Three years after buying The Village Voice, and a year after the paper shut down its print edition, owner Peter Barbey told the remaining staff today that the publication will no longer be posting any new stories.
"Today is kind of a sucky day," Barbey told the staff, according to audio obtained by Gothamist. "Due to, basically, business realities, we're going to stop publishing Village Voice new material [sic]."
Barbey said that half of the staff, which is around 15 to 20 people, will remain on to "wind things down," and work on a project to archive the Voice's material online.
The rest of the staff will be let go today.
Listen to Christopher Robbins discuss the Voice's closure on WNYC:
"I bought the Village Voice to save it; this isn't exactly how I thought it was going to end up. I'm still trying to save the Village Voice," Barbey told the staff.
He also praised them for doing important work: "You had amazing grit, to remain professional in doing what you're doing and hanging in there to the end."
The Voice, founded as an alternative weekly newspaper in 1955, has had a number of previous owners, including New York magazine, Rupert Murdoch, Leonard Stern, and New Times (later Village Voice) Media.
Barbey also seemed to indicate that he may have been thinking about selling the Voice for some time.
"I've been having conversations with other entities for months now," Barbey said in the Friday meeting. "This is something we have to do—for some of them this is something we'd have to do before they could talk to us any further."
Friend just turned in his news piece, was told by his editor there was good news: He's the journalist with the last news story to appear in the Voice. That's also, the editor said, the bad news.
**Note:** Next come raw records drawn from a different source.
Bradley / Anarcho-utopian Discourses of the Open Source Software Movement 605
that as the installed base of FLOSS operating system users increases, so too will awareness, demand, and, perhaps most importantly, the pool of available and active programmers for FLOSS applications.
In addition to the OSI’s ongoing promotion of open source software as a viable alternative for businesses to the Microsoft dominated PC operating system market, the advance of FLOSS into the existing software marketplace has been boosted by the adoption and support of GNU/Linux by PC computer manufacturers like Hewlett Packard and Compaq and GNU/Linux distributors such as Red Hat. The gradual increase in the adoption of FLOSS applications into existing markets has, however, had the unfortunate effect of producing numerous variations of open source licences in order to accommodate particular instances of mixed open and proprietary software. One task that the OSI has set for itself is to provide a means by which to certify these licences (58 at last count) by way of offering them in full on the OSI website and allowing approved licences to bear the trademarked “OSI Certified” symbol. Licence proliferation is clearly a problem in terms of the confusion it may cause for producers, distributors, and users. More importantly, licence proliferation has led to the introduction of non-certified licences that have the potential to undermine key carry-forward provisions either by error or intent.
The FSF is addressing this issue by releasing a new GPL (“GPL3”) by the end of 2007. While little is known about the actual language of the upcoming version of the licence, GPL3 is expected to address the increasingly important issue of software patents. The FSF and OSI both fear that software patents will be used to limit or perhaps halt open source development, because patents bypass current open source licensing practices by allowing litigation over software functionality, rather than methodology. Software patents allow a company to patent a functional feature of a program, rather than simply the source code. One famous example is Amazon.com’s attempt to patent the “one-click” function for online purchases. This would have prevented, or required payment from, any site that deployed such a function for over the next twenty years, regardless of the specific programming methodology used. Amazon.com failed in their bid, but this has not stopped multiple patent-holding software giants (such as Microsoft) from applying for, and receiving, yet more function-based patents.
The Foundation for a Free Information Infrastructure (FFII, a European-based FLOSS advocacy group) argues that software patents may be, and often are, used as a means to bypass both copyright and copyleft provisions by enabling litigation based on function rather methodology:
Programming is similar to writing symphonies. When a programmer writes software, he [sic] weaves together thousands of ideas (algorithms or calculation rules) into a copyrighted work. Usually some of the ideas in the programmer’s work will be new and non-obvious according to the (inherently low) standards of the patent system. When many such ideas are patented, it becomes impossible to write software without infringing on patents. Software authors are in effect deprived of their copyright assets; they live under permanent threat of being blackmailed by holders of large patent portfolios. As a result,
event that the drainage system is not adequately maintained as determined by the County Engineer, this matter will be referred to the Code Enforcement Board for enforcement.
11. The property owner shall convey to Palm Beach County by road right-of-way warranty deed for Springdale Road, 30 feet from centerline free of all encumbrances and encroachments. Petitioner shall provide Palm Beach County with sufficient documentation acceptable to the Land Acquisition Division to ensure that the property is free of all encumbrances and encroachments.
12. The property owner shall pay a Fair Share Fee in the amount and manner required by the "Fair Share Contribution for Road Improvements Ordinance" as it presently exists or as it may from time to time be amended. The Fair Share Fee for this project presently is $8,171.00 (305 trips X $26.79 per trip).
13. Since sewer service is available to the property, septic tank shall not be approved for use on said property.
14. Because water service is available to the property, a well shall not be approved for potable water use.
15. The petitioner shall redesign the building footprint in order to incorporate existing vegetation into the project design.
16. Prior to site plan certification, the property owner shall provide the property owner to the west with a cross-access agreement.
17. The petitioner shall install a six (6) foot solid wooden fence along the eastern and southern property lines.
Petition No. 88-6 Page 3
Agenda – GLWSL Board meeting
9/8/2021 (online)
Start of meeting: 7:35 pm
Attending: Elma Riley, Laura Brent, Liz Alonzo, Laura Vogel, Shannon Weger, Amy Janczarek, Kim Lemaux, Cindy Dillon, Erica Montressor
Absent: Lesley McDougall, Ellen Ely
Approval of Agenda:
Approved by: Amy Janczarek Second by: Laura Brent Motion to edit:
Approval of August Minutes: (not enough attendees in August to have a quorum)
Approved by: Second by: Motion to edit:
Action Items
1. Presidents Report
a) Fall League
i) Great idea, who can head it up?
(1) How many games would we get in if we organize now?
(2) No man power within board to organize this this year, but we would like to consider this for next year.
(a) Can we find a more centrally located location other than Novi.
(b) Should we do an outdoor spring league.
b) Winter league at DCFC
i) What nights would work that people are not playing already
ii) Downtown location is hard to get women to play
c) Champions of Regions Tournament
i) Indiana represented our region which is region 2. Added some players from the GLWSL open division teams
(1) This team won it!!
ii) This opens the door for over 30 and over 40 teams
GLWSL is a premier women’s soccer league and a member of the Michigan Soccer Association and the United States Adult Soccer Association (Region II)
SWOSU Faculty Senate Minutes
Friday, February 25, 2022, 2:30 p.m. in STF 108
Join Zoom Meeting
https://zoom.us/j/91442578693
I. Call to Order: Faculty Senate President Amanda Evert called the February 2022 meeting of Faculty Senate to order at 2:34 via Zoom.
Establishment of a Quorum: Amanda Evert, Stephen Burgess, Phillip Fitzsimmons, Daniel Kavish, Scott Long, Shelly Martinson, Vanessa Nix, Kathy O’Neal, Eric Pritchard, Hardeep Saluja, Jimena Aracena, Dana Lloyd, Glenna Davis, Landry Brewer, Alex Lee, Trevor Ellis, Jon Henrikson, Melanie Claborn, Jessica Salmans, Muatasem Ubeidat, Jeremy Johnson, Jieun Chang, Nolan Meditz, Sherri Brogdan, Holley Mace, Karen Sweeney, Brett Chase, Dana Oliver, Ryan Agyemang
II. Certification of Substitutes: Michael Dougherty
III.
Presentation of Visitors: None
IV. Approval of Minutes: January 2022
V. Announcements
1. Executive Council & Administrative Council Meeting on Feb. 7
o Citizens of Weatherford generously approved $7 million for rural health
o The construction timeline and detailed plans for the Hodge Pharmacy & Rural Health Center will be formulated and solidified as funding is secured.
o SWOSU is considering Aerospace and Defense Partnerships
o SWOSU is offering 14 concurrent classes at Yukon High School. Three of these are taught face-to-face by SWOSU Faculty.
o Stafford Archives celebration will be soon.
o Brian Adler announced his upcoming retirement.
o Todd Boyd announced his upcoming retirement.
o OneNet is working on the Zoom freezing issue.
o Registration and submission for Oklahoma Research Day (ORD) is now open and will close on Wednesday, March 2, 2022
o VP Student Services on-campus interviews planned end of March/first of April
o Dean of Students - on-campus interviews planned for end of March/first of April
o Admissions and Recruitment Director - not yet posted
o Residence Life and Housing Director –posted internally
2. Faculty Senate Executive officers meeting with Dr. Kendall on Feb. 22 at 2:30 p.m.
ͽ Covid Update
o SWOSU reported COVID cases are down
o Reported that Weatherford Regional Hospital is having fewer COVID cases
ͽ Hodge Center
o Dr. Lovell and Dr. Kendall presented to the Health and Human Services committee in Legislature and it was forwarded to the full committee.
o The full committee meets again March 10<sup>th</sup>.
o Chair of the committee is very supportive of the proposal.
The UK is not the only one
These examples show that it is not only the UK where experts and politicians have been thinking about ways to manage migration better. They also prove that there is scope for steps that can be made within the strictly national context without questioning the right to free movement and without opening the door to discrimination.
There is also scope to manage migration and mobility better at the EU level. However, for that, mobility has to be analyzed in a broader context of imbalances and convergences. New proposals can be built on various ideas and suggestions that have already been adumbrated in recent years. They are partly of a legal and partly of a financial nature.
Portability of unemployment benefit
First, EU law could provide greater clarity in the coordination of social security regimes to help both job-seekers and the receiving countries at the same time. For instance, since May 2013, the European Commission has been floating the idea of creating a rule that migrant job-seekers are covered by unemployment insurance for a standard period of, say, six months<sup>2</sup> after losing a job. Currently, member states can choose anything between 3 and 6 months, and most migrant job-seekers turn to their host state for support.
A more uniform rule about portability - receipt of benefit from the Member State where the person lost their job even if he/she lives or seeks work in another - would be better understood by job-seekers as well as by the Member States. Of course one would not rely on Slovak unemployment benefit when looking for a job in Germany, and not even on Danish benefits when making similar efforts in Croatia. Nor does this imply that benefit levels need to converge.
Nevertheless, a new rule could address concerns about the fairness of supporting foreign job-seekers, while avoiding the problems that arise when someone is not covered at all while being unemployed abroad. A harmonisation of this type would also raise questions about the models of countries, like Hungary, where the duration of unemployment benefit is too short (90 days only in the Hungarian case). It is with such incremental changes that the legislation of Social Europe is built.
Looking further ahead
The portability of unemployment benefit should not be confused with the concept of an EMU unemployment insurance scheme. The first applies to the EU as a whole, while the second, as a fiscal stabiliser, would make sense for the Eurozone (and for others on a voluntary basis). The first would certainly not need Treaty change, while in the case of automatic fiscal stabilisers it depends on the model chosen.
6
— Valerie Vande Panne (@asktheduchess) August 31, 2018
In a 2015 interview, Barbey, whose family owns The Reading Eagle (Barbey is president) as shares in a textile empire, that includes brands like The North Face, Vans, Dickies, and Reef, promised to invest in the Voice: "I’m honored I had an the opportunity to purchase it and be part of its future. It’s one of the world’s great journalistic brands. It deserves to survive and prosper. It’s important to a lot of people. It needs to not be resource constrained. Kind of like anything organic, it just needs food and water."
A voicemail left at the Voice's offices was not immediately returned. The mailbox attached to Barbey's cell phone number was full. We'll update as we learn more.
Update: Barbey has issued a statement. "The Voice has been a key element of New York City journalism and is read around the world. As the first modern alternative newspaper, it literally defined a new genre of publishing… The Voice has connected multiple generations to local and national news, music, art, theater, film, politics and activism, and showed us that its idealism could be a way of life."
He also addressed the financial issues: "In recent years, the Voice has been subject to the increasingly harsh economic realties facing those creating journalism and written media. Like many others in publishing, we were continually optimistic that relief was around the next corner. Where stability for our business is, we do not know yet. The only thing that is clear now is that we have not reached that destination.”
You can read the statement in full below:
This is a sad day for The Village Voice and for millions of readers. The Voice has been a key element of New York City journalism and is read around the world. As the first modern alternative newspaper, it literally defined a new genre of publishing. As the Voice evolved over the years, its writers, editors, reporters, reviewers, contributors, photographers, artists and staff were united by the idea that the they spoke for and fought hard for those that believed in a better New York City and a better world. The Voice has connected multiple generations to local and national news, music, art, theater, film, politics and activism, and showed us that it’s idealism could be a way of life.
In recent years, the Voice has been subject to the increasingly harsh economic realities facing those creating journalism and written media. Like many others in publishing, we were continually optimistic that relief was around the next corner. Where stability for our business is, we do not know yet. The only thing that is clear now is that we have not reached that destination.
The Village Voice was created to give speed to a cultural and social revolution, and its legacy and the voices that created that legacy are still relevant today. Perhaps more than ever. Its archives are an indispensable chronicle of history and social progress. Although the Voice will not continue publishing, we are dedicated to ensuring that its legacy will endure to inspire more generations of readers and writers to give even more speed to those same goals.
We have begun working to ensure that the enormous print archive of The Village Voice is made digitally accessible. I began my involvement with the Voice intending to ensure its future. While this is not the outcome I’d hoped for and worked towards, a fully digitized Voice archive will offer coming generations a chance to experience for themselves what is clearly one of this city’s and this country’s social and cultural treasures.
From the bottom of my heart, I thank everyone who pulled together to attempt create a new future for The Village Voice. Their passion and perseverance have inspired me. I will always be humbled by the grit they’ve shown and the dedication they have displayed.
(Disclosure: This reporter spent a year at the Voice from 2016 to 2017.)
This story has been corrected to reflect that Barbey told the staff the news in person, but that other Voice employees who weren't present called in.